We see something very similar in cinema. For instance, if we think about the wonderful scenes of Lora Merediths
living room in Douglas Sirks 1959 Imitation of Life, theres this vast overwhelming wealthy suburban mansion.
Theres actually too much to see all at once. Even though the images move by rather fleetingly, they impress us with
a sense of wanting to arrest the image and make it our own and be able to scour its surfaces with our eyes in a way
thats not unlike what we do with the Renaissance painting.
So one thing thats very clear from looking at Renaissance painting, particularly Renaissance paintings that have
privileged the architectural in some way, is that this is where cinematic space is born. This is where, in a sense, the
cinema comes from. That the pleasure of these paintings consists in the possibility that one will enter into the space
in all of its detail, in all of its manifold variety and depth. I think that the pleasure of cinema clearly is the same
pleasure. What cinema promises us is what the Renaissance painting promises us, which is that we can enter into a
world and apprehend a world, if only with our eyes.
I think thats why we return again and again to these images, both to these paintings and to the cinema, is this
possibility of entering something, if only imaginatively.

Video 5 Real and Imagined buildings


Peter Zumthor: If I have to do a building I have an image of what the building should be and how it should be, what
kind of atmosphere it should have. And this is not a moral category or ethical category of honesty or not honesty. This
is more being truthful to my feeling for the place or my feeling for the task, for the use of the building.

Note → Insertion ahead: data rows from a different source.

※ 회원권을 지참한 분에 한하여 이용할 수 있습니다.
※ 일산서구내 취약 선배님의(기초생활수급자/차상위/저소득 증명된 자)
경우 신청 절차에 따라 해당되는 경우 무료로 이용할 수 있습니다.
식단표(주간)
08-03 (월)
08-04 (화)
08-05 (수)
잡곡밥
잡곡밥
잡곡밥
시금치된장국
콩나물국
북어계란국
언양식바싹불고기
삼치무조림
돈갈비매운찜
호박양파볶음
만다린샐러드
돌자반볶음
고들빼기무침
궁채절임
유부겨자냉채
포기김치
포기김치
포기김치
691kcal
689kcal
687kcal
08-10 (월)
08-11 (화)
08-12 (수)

Designing for me is sort of a physical act. At the end is a physical object and I have to make sure that I, as soon as
possible, get in contact with this physical object I'm dreaming of. And a dream is also in my case, if I dream of a
building, it's an image. It's not an abstract thought. I don't have any abstract dreams. I only have concrete dreams.
[laughs]
Leah Kharibian: A lot of Renaissance depictions of architecture are works of the imagination. They're dreamed
buildings.
[Peter: Sure]
And this little painting by Ercole de' Roberti from about 1490, where he imagines the stable of the Nativity which
suggests to him the origins of architecture, the wooden structure, but it's also done in the very latest form, to a
Renaissance viewer, the very latest form of architecture. So he's both got a very primal and a very modern element
going on at the same time. And I wondered if that was something that was also in your work?

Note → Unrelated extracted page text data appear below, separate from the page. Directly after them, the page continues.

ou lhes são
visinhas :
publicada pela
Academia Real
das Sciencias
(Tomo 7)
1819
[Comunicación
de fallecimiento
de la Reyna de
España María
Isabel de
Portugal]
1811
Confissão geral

Peter Zumthor: Time to me, I can only imagine, so that it really means something to me, is the moment I live. I'm
living, obviously, in this moment and I'm surrounded by things which come from the past. I myself I'm 99% history.
And if I look around I'm surrounded by things which have been made by people, they might not even live anymore.

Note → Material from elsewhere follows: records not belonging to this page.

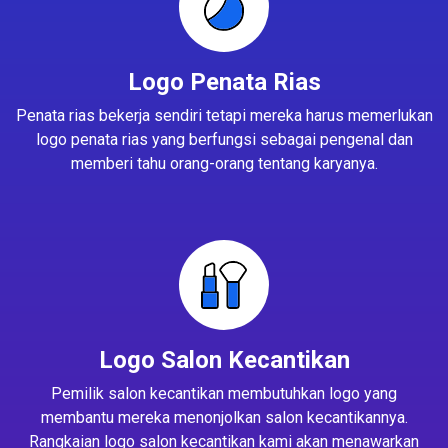
Logo Penata Rias
Penata rias bekerja sendiri tetapi mereka harus memerlukan
logo penata rias yang berfungsi sebagai pengenal dan
memberi tahu orang-orang tentang karyanya.
Logo Salon Kecantikan
Pemilik salon kecantikan membutuhkan logo yang
membantu mereka menonjolkan salon kecantikannya.
Rangkaian logo salon kecantikan kami akan menawarkan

The trees outside they are older than me, and they will outlive me. I love this. This gives me a feeling of, I must be
part of something bigger. [bells ringing] So with this feeling doing houses means, yes, lets do a house which can be a
part of time. Maybe, if it's successful as a building, and successful for me would be loved by people, to use it or
something. Then you can tell the building knows something about time, knows about the time before and the time
which might come.
Leah Kharibian: So does the building have a form of intelligence if it's a good building?
Peter Zumthor: The building has a form of soul. Intelligence to me is this laser line there. I prefer to say it has a soul,
or a heart. A soul is good, because this is the big thing. Yes, a good building should have a soul.